Department of Pharmacy and the Swedish Drug Delivery Center (SweDeliver), Uppsala University, P.O. Box 580, 751 23 Uppsala, Sweden.
Inhaled Product Development, Pharmaceutical Technology & Development, AstraZeneca, 43183 Gothenburg, Sweden.
Mol Pharm. 2020 Jul 6;17(7):2426-2434. doi: 10.1021/acs.molpharmaceut.0c00163. Epub 2020 Jun 15.

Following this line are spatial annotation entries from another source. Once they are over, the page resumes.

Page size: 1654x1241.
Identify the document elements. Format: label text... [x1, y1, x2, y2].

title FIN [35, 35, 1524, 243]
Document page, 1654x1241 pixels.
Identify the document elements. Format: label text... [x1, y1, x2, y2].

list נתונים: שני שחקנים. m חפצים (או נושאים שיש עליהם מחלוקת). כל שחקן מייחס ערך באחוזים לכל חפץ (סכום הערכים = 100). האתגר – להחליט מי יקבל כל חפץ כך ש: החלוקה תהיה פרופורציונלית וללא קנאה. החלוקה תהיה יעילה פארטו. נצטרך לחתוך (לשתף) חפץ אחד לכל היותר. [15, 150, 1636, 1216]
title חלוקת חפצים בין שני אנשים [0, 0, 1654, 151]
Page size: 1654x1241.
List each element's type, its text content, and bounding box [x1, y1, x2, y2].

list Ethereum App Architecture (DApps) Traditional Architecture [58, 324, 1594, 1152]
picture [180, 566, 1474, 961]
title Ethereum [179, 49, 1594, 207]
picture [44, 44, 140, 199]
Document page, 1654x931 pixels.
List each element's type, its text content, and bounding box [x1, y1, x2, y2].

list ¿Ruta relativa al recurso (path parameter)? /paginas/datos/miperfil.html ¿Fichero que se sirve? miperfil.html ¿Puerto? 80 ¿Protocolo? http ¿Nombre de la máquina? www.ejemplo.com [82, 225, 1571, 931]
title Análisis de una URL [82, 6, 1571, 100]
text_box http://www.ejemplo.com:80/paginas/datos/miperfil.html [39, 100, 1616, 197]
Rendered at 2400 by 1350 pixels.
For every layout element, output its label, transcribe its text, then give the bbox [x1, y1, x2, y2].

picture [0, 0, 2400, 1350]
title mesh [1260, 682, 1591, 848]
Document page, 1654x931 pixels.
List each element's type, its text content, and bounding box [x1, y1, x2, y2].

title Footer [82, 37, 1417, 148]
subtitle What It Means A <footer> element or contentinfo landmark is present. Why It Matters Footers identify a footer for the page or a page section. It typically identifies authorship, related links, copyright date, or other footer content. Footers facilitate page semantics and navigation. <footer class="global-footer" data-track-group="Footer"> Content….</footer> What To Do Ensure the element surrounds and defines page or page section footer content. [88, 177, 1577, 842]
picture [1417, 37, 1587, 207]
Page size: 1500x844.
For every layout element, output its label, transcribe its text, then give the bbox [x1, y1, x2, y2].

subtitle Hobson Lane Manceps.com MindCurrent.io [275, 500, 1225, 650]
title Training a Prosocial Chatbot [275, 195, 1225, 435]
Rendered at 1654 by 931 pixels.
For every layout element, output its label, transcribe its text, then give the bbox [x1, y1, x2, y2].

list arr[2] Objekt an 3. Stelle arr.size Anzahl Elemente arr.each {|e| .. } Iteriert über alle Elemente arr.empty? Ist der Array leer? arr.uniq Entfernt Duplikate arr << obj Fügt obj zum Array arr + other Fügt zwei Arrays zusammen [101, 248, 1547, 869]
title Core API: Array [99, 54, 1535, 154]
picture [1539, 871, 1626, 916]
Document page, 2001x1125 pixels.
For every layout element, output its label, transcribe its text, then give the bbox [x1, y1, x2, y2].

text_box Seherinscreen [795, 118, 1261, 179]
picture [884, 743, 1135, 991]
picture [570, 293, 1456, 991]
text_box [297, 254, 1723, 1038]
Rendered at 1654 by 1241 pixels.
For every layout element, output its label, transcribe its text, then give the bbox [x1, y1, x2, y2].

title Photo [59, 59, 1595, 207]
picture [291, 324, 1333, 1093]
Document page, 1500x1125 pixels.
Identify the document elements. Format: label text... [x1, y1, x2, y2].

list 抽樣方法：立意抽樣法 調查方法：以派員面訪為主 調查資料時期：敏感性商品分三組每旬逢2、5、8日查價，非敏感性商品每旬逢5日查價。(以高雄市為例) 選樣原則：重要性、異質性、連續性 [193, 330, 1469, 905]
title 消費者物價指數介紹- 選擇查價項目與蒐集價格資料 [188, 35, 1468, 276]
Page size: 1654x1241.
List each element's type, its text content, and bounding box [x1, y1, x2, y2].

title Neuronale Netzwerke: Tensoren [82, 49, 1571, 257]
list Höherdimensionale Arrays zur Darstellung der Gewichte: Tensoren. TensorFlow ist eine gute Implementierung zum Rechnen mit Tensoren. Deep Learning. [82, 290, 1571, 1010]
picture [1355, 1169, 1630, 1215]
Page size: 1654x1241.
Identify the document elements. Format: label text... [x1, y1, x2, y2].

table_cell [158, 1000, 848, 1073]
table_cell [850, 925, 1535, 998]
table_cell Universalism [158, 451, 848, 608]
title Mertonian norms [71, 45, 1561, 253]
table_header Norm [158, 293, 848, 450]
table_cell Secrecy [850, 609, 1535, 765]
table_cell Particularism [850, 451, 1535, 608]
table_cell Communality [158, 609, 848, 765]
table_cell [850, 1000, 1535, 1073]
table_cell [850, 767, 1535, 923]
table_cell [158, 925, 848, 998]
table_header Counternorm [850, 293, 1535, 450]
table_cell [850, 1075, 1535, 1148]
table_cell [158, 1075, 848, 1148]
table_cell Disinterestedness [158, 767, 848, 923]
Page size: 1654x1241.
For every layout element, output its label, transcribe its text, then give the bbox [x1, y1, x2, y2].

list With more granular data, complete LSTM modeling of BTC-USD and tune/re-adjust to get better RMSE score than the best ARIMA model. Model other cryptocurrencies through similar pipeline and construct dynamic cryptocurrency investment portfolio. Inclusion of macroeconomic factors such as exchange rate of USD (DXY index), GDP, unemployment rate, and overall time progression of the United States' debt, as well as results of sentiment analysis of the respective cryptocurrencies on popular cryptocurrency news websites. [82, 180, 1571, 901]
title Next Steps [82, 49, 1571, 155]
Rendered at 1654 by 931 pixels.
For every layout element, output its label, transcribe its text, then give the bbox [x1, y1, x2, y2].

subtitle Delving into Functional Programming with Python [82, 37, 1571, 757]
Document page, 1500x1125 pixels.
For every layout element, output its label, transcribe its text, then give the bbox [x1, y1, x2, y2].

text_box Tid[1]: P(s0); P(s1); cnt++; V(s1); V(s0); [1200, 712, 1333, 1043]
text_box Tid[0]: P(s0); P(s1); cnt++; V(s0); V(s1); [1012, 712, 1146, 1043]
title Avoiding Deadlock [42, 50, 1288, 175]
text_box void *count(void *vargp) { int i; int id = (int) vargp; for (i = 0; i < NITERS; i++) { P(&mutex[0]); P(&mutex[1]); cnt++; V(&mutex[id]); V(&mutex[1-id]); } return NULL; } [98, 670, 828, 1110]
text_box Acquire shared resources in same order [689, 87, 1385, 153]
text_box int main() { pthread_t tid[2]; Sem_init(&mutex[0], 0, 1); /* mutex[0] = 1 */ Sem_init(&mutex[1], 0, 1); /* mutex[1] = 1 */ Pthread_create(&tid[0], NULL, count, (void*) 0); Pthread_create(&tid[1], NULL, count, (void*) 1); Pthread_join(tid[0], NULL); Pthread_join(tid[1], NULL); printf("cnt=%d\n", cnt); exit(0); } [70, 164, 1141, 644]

Impactor-type dose deposition is a common prerequisite for dissolution testing of inhaled medicines, and drug release typically takes place through a membrane. The purpose of this work is to develop a mechanistic model for such combined dissolution and release processes, focusing on a drug that initially is present in solid form. Our starting points are the Noyes-Whitney (or Nernst-Brunner) equation and Fick's law. A detailed mechanistic analysis of the drug release process is provided, and approximate closed-form expressions for the amount of the drug that remains in solid form and the amount of the drug that has been released are derived. Comparisons with numerical data demonstrated the accuracy of the approximate expressions. Comparisons with experimental release data from literature demonstrated that the model can be used to establish rate-controlling release mechanisms. In conclusion, the model constitutes a valuable tool for the analysis of in vitro dissolution data for inhaled drugs.
撞击式剂量沉积是吸入式药物溶解测试的常见前提条件,药物释放通常通过膜进行。这项工作的目的是开发一种针对此类溶解和释放过程的机械模型,重点是最初以固体形式存在的药物。我们的起点是 Noyes-Whitney(或 Nernst-Brunner)方程和 Fick 定律。对药物释放过程进行了详细的机械分析,并推导出了剩余固体药物量和已释放药物量的近似闭式表达式。与数值数据的比较证明了近似表达式的准确性。与文献中释放实验数据的比较表明,该模型可用于确定控制释放机制。总之,该模型是分析吸入式药物体外溶解数据的有力工具。